Pell was first elected to the Senate in 1960 and served six terms, until his retirement in 1997. In 1963, he oversaw hearings on legislation that would lead to the National Foundation on the Arts and the Humanities Act of 1965. Pell opened those hearings with a stirring statement that indicated how significant he felt the legislation to be: "I believe that this cause and its implementation has a worldwide application; for as our cultural life is enhanced and strengthened, so does it project itself into the world beyond our shores. . . . Let us apply renewed energies to the very concept we seek to advance: a true renaissance—the reawakening, the quickening, and above all, the unstunted growth of our cultural vitality." Pell later drafted the bill and sponsored it before Congress.
The 1965 Act defined the humanities and their significance to the American public. It also made federal support of the humanities and the arts lasting and binding. Today the NEH is the largest funder of humanities programs in the United States and has affiliate councils in every state.

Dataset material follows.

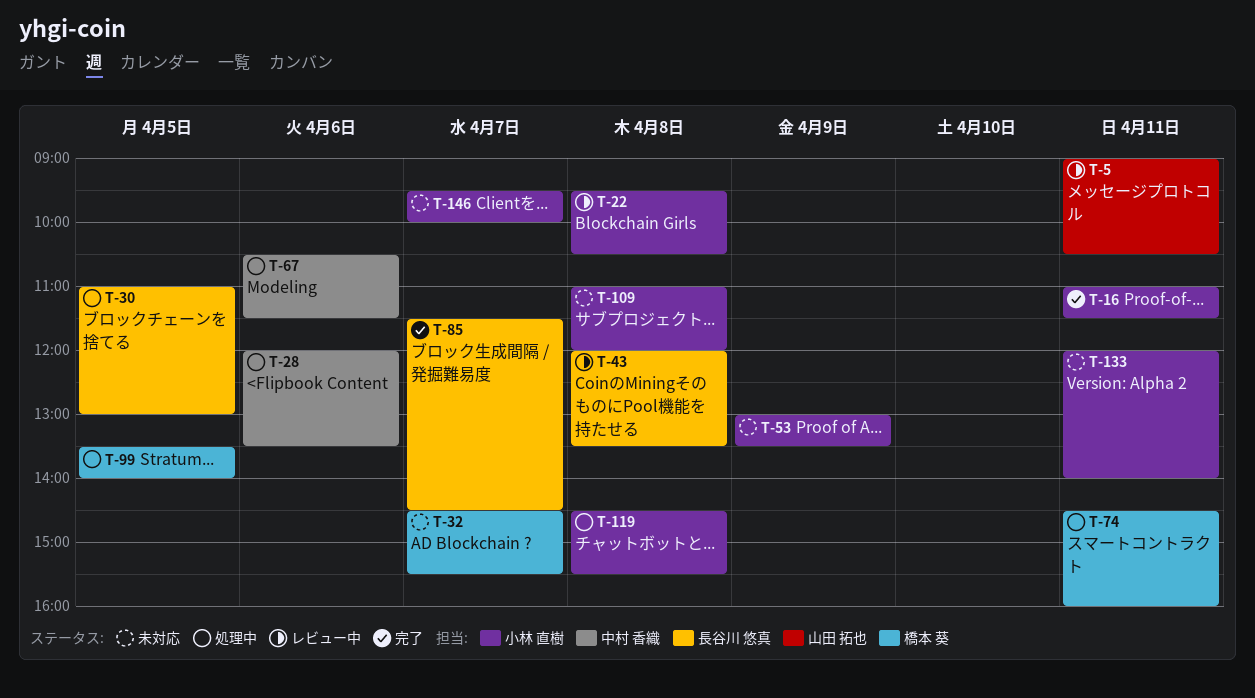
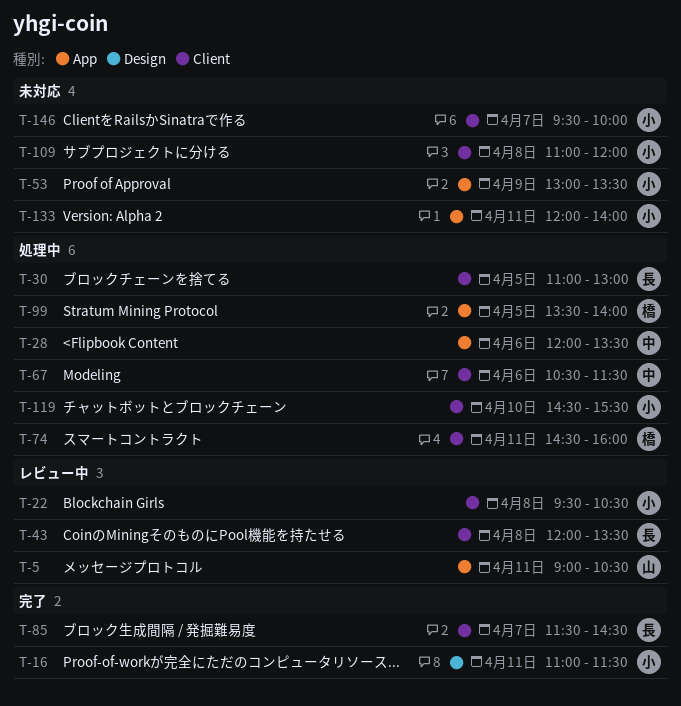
T-32: present -> none
T-119, day: Apr 8 -> Apr 10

The 1965 Act is only one of Pell's legacies. He is best known for the Basic Educational Opportunity Grant, which passed in 1972 and provides need-based scholarships from the U.S. Department of Education to low-income undergraduate students. In 1980, the awards were renamed "Pell Grants." He was also a major proponent of the legislation that led to Amtrak and a treaty that banned nuclear weapons on the ocean floor.
Before becoming a senator, Pell served in other public positions. He joined the U.S. Coast Guard after graduating from Princeton and Columbia and later remained in the Coast Guard Reserves. He also worked for the State Department and in the foreign service in Czechoslovakia, Italy, and Washington.
Pell died peacefully surrounded by his family at his home in Rhode Island. He was 90.